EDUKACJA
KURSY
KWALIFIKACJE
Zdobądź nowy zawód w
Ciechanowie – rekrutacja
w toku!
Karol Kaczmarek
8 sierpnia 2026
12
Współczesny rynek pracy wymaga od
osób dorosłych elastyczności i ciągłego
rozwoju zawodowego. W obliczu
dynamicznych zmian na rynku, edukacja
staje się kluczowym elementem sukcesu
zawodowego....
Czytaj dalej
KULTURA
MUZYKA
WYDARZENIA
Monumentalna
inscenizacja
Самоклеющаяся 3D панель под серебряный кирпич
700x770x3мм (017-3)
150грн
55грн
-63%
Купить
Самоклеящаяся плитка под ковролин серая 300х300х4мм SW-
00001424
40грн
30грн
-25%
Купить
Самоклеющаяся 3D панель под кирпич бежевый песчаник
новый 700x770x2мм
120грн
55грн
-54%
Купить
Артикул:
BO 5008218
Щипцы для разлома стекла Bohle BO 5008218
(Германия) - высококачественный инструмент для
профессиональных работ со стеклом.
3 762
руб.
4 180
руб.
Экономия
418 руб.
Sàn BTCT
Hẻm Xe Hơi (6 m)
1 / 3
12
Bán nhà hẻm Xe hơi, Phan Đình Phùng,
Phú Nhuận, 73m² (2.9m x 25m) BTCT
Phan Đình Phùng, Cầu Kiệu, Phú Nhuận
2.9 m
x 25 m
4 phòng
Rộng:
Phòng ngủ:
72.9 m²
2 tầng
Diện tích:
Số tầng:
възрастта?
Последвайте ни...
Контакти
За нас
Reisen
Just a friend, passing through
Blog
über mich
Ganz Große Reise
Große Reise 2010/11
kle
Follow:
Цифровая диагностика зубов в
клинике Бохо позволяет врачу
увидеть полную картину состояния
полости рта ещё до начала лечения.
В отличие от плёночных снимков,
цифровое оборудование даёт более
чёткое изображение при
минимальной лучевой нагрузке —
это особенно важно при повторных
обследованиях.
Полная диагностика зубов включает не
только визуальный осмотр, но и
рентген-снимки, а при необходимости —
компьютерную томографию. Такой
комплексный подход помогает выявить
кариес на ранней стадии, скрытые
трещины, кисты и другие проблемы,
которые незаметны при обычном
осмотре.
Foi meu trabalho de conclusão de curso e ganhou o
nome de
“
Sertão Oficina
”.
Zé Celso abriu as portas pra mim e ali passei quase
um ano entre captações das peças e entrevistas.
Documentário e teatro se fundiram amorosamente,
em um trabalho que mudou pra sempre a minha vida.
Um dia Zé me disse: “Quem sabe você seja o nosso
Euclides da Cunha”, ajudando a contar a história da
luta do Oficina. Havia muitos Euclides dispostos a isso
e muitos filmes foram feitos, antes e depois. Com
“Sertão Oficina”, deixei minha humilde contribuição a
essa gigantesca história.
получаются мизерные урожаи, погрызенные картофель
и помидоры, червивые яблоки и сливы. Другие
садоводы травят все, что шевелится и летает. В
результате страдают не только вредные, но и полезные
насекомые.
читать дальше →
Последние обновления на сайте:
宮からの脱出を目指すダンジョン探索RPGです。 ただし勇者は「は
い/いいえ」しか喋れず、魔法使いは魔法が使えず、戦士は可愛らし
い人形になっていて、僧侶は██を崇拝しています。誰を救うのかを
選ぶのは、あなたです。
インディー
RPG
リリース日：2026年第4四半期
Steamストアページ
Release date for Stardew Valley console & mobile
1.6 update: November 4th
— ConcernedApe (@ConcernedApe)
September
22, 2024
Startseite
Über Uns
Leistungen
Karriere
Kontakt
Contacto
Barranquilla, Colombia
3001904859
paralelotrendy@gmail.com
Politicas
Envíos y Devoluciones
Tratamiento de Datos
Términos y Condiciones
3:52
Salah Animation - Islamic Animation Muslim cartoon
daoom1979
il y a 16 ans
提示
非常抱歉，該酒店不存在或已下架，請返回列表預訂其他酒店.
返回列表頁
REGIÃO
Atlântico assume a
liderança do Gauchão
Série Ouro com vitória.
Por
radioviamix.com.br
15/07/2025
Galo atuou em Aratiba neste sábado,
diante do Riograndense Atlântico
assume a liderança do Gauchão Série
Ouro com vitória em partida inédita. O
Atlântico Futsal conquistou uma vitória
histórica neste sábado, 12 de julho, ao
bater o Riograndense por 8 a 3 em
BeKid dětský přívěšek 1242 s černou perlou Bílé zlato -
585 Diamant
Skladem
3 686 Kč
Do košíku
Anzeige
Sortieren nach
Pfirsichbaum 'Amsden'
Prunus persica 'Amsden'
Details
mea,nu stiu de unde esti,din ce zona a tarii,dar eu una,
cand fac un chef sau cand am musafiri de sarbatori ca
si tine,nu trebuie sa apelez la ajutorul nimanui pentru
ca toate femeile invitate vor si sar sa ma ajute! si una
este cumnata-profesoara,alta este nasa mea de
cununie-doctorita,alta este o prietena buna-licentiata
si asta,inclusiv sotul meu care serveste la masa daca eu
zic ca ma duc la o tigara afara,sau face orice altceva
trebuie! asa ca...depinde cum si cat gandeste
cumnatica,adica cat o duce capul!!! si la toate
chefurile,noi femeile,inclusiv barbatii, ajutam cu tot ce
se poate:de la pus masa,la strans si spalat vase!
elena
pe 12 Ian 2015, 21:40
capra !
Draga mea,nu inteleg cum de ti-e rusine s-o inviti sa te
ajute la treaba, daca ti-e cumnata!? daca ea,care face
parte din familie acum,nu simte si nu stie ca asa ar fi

_____

Please list the lines from the very first one through the line containing "обследованиях.", inclusive, as a numbered list, omitting blank lines.

1. EDUKACJA
2. KURSY
3. KWALIFIKACJE
4. Zdobądź nowy zawód w
5. Ciechanowie – rekrutacja
6. w toku!
7. Karol Kaczmarek
8. 8 sierpnia 2026
9. 12
10. Współczesny rynek pracy wymaga od
11. osób dorosłych elastyczności i ciągłego
12. rozwoju zawodowego. W obliczu
13. dynamicznych zmian na rynku, edukacja
14. staje się kluczowym elementem sukcesu
15. zawodowego....
16. Czytaj dalej
17. KULTURA
18. MUZYKA
19. WYDARZENIA
20. Monumentalna
21. inscenizacja
22. Самоклеющаяся 3D панель под серебряный кирпич
23. 700x770x3мм (017-3)
24. 150грн
25. 55грн
26. -63%
27. Купить
28. Самоклеящаяся плитка под ковролин серая 300х300х4мм SW-
29. 00001424
30. 40грн
31. 30грн
32. -25%
33. Купить
34. Самоклеющаяся 3D панель под кирпич бежевый песчаник
35. новый 700x770x2мм
36. 120грн
37. 55грн
38. -54%
39. Купить
40. Артикул:
41. BO 5008218
42. Щипцы для разлома стекла Bohle BO 5008218
43. (Германия) - высококачественный инструмент для
44. профессиональных работ со стеклом.
45. 3 762
46. руб.
47. 4 180
48. руб.
49. Экономия
50. 418 руб.
51. Sàn BTCT
52. Hẻm Xe Hơi (6 m)
53. 1 / 3
54. 12
55. Bán nhà hẻm Xe hơi, Phan Đình Phùng,
56. Phú Nhuận, 73m² (2.9m x 25m) BTCT
57. Phan Đình Phùng, Cầu Kiệu, Phú Nhuận
58. 2.9 m
59. x 25 m
60. 4 phòng
61. Rộng:
62. Phòng ngủ:
63. 72.9 m²
64. 2 tầng
65. Diện tích:
66. Số tầng:
67. възрастта?
68. Последвайте ни...
69. Контакти
70. За нас
71. Reisen
72. Just a friend, passing through
73. Blog
74. über mich
75. Ganz Große Reise
76. Große Reise 2010/11
77. kle
78. Follow:
79. Цифровая диагностика зубов в
80. клинике Бохо позволяет врачу
81. увидеть полную картину состояния
82. полости рта ещё до начала лечения.
83. В отличие от плёночных снимков,
84. цифровое оборудование даёт более
85. чёткое изображение при
86. минимальной лучевой нагрузке —
87. это особенно важно при повторных
88. обследованиях.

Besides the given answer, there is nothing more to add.